§ WRITTEN INSTRUCTION:
Update the listing below so that every "Page size" reads "Canvas size", and leave all other text unchanged.

§ Saved data entries:
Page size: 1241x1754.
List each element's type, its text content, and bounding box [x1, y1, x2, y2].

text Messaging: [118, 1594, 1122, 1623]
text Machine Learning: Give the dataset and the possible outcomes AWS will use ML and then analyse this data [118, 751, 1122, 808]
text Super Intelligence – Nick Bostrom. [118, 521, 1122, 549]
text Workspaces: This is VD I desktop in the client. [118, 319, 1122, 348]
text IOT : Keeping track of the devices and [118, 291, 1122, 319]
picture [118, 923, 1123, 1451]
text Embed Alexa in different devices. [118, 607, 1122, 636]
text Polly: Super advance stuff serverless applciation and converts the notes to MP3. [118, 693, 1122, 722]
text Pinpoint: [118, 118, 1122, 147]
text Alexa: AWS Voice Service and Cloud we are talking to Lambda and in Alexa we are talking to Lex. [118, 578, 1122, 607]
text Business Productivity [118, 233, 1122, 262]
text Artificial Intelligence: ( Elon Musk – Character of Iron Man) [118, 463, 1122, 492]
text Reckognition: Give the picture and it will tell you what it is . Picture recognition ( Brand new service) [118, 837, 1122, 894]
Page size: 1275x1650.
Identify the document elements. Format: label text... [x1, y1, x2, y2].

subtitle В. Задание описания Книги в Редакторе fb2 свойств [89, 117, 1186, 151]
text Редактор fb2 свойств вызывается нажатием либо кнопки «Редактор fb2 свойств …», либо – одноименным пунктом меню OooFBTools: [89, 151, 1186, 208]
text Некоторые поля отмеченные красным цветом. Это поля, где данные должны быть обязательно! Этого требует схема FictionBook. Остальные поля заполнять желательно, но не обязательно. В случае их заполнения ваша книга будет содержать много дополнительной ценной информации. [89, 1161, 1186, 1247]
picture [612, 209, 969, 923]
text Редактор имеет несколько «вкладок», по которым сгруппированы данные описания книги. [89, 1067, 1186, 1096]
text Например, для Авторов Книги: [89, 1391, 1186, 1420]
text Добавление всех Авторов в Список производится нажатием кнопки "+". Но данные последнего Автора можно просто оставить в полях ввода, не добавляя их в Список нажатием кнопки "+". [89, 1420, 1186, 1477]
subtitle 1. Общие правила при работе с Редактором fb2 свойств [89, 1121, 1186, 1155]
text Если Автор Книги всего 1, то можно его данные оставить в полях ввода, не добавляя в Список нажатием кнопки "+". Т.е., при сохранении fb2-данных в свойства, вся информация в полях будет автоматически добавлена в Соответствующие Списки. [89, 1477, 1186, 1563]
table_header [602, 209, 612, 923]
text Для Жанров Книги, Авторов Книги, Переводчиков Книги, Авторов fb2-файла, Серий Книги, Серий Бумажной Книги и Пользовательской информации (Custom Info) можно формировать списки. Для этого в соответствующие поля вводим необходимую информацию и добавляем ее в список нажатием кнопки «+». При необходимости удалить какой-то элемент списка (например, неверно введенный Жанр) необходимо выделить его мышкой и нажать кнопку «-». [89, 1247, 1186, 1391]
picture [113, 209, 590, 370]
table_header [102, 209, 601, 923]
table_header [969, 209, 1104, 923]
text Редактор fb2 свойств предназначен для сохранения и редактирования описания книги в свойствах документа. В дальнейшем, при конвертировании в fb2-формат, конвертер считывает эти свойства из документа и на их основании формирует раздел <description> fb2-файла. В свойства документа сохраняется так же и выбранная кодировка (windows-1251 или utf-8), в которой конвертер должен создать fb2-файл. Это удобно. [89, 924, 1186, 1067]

§ RESULT OF THIS TASK:
Canvas size: 1241x1754.
List each element's type, its text content, and bounding box [x1, y1, x2, y2].

text Messaging: [118, 1594, 1122, 1623]
text Machine Learning: Give the dataset and the possible outcomes AWS will use ML and then analyse this data [118, 751, 1122, 808]
text Super Intelligence – Nick Bostrom. [118, 521, 1122, 549]
text Workspaces: This is VD I desktop in the client. [118, 319, 1122, 348]
text IOT : Keeping track of the devices and [118, 291, 1122, 319]
picture [118, 923, 1123, 1451]
text Embed Alexa in different devices. [118, 607, 1122, 636]
text Polly: Super advance stuff serverless applciation and converts the notes to MP3. [118, 693, 1122, 722]
text Pinpoint: [118, 118, 1122, 147]
text Alexa: AWS Voice Service and Cloud we are talking to Lambda and in Alexa we are talking to Lex. [118, 578, 1122, 607]
text Business Productivity [118, 233, 1122, 262]
text Artificial Intelligence: ( Elon Musk – Character of Iron Man) [118, 463, 1122, 492]
text Reckognition: Give the picture and it will tell you what it is . Picture recognition ( Brand new service) [118, 837, 1122, 894]
Canvas size: 1275x1650.
Identify the document elements. Format: label text... [x1, y1, x2, y2].

subtitle В. Задание описания Книги в Редакторе fb2 свойств [89, 117, 1186, 151]
text Редактор fb2 свойств вызывается нажатием либо кнопки «Редактор fb2 свойств …», либо – одноименным пунктом меню OooFBTools: [89, 151, 1186, 208]
text Некоторые поля отмеченные красным цветом. Это поля, где данные должны быть обязательно! Этого требует схема FictionBook. Остальные поля заполнять желательно, но не обязательно. В случае их заполнения ваша книга будет содержать много дополнительной ценной информации. [89, 1161, 1186, 1247]
picture [612, 209, 969, 923]
text Редактор имеет несколько «вкладок», по которым сгруппированы данные описания книги. [89, 1067, 1186, 1096]
text Например, для Авторов Книги: [89, 1391, 1186, 1420]
text Добавление всех Авторов в Список производится нажатием кнопки "+". Но данные последнего Автора можно просто оставить в полях ввода, не добавляя их в Список нажатием кнопки "+". [89, 1420, 1186, 1477]
subtitle 1. Общие правила при работе с Редактором fb2 свойств [89, 1121, 1186, 1155]
text Если Автор Книги всего 1, то можно его данные оставить в полях ввода, не добавляя в Список нажатием кнопки "+". Т.е., при сохранении fb2-данных в свойства, вся информация в полях будет автоматически добавлена в Соответствующие Списки. [89, 1477, 1186, 1563]
table_header [602, 209, 612, 923]
text Для Жанров Книги, Авторов Книги, Переводчиков Книги, Авторов fb2-файла, Серий Книги, Серий Бумажной Книги и Пользовательской информации (Custom Info) можно формировать списки. Для этого в соответствующие поля вводим необходимую информацию и добавляем ее в список нажатием кнопки «+». При необходимости удалить какой-то элемент списка (например, неверно введенный Жанр) необходимо выделить его мышкой и нажать кнопку «-». [89, 1247, 1186, 1391]
picture [113, 209, 590, 370]
table_header [102, 209, 601, 923]
table_header [969, 209, 1104, 923]
text Редактор fb2 свойств предназначен для сохранения и редактирования описания книги в свойствах документа. В дальнейшем, при конвертировании в fb2-формат, конвертер считывает эти свойства из документа и на их основании формирует раздел <description> fb2-файла. В свойства документа сохраняется так же и выбранная кодировка (windows-1251 или utf-8), в которой конвертер должен создать fb2-файл. Это удобно. [89, 924, 1186, 1067]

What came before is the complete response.